# Activity
Nothing should be left out: repeat all the data exactly.

# Data supplied
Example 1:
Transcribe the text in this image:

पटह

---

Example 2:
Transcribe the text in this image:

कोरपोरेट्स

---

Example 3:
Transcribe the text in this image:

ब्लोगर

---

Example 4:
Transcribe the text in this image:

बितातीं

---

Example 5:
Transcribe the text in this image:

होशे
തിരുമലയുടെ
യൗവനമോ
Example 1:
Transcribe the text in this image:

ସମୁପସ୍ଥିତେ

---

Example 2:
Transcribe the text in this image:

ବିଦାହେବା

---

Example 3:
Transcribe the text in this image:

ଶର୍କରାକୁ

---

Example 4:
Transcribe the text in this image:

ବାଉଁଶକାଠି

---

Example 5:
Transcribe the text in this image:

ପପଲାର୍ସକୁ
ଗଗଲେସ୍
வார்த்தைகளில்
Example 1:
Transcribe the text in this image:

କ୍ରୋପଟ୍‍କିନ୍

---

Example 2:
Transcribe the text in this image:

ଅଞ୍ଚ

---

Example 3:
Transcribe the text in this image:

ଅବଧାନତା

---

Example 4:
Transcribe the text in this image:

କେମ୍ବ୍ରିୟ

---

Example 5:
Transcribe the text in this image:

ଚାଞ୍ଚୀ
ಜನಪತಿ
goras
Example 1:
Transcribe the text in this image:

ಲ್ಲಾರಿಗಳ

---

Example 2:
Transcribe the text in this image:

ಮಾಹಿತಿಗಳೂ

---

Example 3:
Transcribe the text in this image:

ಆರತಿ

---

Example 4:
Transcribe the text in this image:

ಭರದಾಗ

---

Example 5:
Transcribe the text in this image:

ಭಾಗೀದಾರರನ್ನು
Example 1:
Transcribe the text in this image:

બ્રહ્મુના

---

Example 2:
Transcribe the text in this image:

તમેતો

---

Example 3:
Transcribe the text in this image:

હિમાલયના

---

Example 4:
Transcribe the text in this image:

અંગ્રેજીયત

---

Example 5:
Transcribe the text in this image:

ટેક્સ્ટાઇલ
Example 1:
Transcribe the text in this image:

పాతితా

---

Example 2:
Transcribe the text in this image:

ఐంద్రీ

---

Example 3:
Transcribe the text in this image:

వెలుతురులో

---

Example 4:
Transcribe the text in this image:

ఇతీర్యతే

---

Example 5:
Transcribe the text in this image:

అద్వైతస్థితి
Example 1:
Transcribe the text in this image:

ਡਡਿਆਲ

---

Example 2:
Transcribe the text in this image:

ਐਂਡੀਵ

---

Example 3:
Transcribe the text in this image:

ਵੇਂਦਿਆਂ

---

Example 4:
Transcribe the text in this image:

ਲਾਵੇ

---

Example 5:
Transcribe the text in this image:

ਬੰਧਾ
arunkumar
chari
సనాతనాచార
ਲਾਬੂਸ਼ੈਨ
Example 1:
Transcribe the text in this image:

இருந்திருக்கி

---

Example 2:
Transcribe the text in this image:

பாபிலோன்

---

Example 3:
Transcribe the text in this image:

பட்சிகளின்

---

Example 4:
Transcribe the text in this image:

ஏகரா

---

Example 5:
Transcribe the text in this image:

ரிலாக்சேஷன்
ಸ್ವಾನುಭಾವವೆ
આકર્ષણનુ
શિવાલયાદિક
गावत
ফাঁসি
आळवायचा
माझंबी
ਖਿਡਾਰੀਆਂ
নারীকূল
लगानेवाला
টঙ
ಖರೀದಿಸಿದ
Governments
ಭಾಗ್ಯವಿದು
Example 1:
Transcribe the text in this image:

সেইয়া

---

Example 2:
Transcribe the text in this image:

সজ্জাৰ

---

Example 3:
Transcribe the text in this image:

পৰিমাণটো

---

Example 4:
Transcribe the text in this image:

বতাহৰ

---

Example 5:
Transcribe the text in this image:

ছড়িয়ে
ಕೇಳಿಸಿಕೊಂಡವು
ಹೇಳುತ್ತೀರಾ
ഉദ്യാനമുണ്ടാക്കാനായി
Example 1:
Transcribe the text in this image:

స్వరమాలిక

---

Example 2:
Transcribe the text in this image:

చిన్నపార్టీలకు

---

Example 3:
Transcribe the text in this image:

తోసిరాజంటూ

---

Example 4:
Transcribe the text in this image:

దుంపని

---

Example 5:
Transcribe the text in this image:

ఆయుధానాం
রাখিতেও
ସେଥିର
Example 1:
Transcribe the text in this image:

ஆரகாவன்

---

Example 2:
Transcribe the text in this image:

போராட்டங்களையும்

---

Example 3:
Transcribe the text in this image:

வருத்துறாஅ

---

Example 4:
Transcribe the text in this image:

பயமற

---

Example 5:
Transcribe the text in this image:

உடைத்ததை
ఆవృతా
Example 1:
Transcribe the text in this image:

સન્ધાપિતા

# Reply
Example 1:
Transcribe the text in this image:

पटह

---

Example 2:
Transcribe the text in this image:

कोरपोरेट्स

---

Example 3:
Transcribe the text in this image:

ब्लोगर

---

Example 4:
Transcribe the text in this image:

बितातीं

---

Example 5:
Transcribe the text in this image:

होशे
തിരുമലയുടെ
യൗവനമോ
Example 1:
Transcribe the text in this image:

ସମୁପସ୍ଥିତେ

---

Example 2:
Transcribe the text in this image:

ବିଦାହେବା

---

Example 3:
Transcribe the text in this image:

ଶର୍କରାକୁ

---

Example 4:
Transcribe the text in this image:

ବାଉଁଶକାଠି

---

Example 5:
Transcribe the text in this image:

ପପଲାର୍ସକୁ
ଗଗଲେସ୍
வார்த்தைகளில்
Example 1:
Transcribe the text in this image:

କ୍ରୋପଟ୍‍କିନ୍

---

Example 2:
Transcribe the text in this image:

ଅଞ୍ଚ

---

Example 3:
Transcribe the text in this image:

ଅବଧାନତା

---

Example 4:
Transcribe the text in this image:

କେମ୍ବ୍ରିୟ

---

Example 5:
Transcribe the text in this image:

ଚାଞ୍ଚୀ
ಜನಪತಿ
goras
Example 1:
Transcribe the text in this image:

ಲ್ಲಾರಿಗಳ

---

Example 2:
Transcribe the text in this image:

ಮಾಹಿತಿಗಳೂ

---

Example 3:
Transcribe the text in this image:

ಆರತಿ

---

Example 4:
Transcribe the text in this image:

ಭರದಾಗ

---

Example 5:
Transcribe the text in this image:

ಭಾಗೀದಾರರನ್ನು
Example 1:
Transcribe the text in this image:

બ્રહ્મુના

---

Example 2:
Transcribe the text in this image:

તમેતો

---

Example 3:
Transcribe the text in this image:

હિમાલયના

---

Example 4:
Transcribe the text in this image:

અંગ્રેજીયત

---

Example 5:
Transcribe the text in this image:

ટેક્સ્ટાઇલ
Example 1:
Transcribe the text in this image:

పాతితా

---

Example 2:
Transcribe the text in this image:

ఐంద్రీ

---

Example 3:
Transcribe the text in this image:

వెలుతురులో

---

Example 4:
Transcribe the text in this image:

ఇతీర్యతే

---

Example 5:
Transcribe the text in this image:

అద్వైతస్థితి
Example 1:
Transcribe the text in this image:

ਡਡਿਆਲ

---

Example 2:
Transcribe the text in this image:

ਐਂਡੀਵ

---

Example 3:
Transcribe the text in this image:

ਵੇਂਦਿਆਂ

---

Example 4:
Transcribe the text in this image:

ਲਾਵੇ

---

Example 5:
Transcribe the text in this image:

ਬੰਧਾ
arunkumar
chari
సనాతనాచార
ਲਾਬੂਸ਼ੈਨ
Example 1:
Transcribe the text in this image:

இருந்திருக்கி

---

Example 2:
Transcribe the text in this image:

பாபிலோன்

---

Example 3:
Transcribe the text in this image:

பட்சிகளின்

---

Example 4:
Transcribe the text in this image:

ஏகரா

---

Example 5:
Transcribe the text in this image:

ரிலாக்சேஷன்
ಸ್ವಾನುಭಾವವೆ
આકર્ષણનુ
શિવાલયાદિક
गावत
ফাঁসি
आळवायचा
माझंबी
ਖਿਡਾਰੀਆਂ
নারীকূল
लगानेवाला
টঙ
ಖರೀದಿಸಿದ
Governments
ಭಾಗ್ಯವಿದು
Example 1:
Transcribe the text in this image:

সেইয়া

---

Example 2:
Transcribe the text in this image:

সজ্জাৰ

---

Example 3:
Transcribe the text in this image:

পৰিমাণটো

---

Example 4:
Transcribe the text in this image:

বতাহৰ

---

Example 5:
Transcribe the text in this image:

ছড়িয়ে
ಕೇಳಿಸಿಕೊಂಡವು
ಹೇಳುತ್ತೀರಾ
ഉദ്യാനമുണ്ടാക്കാനായി
Example 1:
Transcribe the text in this image:

స్వరమాలిక

---

Example 2:
Transcribe the text in this image:

చిన్నపార్టీలకు

---

Example 3:
Transcribe the text in this image:

తోసిరాజంటూ

---

Example 4:
Transcribe the text in this image:

దుంపని

---

Example 5:
Transcribe the text in this image:

ఆయుధానాం
রাখিতেও
ସେଥିର
Example 1:
Transcribe the text in this image:

ஆரகாவன்

---

Example 2:
Transcribe the text in this image:

போராட்டங்களையும்

---

Example 3:
Transcribe the text in this image:

வருத்துறாஅ

---

Example 4:
Transcribe the text in this image:

பயமற

---

Example 5:
Transcribe the text in this image:

உடைத்ததை
ఆవృతా
Example 1:
Transcribe the text in this image:

સન્ધાપિતા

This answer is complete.